• Extracted records
--- Begin ---

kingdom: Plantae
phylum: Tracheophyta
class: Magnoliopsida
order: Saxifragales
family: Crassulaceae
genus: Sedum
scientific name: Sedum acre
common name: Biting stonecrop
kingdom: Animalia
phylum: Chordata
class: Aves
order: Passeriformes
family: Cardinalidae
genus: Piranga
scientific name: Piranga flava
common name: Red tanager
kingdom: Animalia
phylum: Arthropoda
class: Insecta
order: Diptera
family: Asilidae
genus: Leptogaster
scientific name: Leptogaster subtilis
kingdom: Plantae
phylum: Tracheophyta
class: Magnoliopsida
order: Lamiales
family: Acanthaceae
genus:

--- End ---

• Stated task
Give every line from all of the records above as a single numbered list, leaving out any blank lines.

• Correct answer
1. kingdom: Plantae
2. phylum: Tracheophyta
3. class: Magnoliopsida
4. order: Saxifragales
5. family: Crassulaceae
6. genus: Sedum
7. scientific name: Sedum acre
8. common name: Biting stonecrop
9. kingdom: Animalia
10. phylum: Chordata
11. class: Aves
12. order: Passeriformes
13. family: Cardinalidae
14. genus: Piranga
15. scientific name: Piranga flava
16. common name: Red tanager
17. kingdom: Animalia
18. phylum: Arthropoda
19. class: Insecta
20. order: Diptera
21. family: Asilidae
22. genus: Leptogaster
23. scientific name: Leptogaster subtilis
24. kingdom: Plantae
25. phylum: Tracheophyta
26. class: Magnoliopsida
27. order: Lamiales
28. family: Acanthaceae
29. genus:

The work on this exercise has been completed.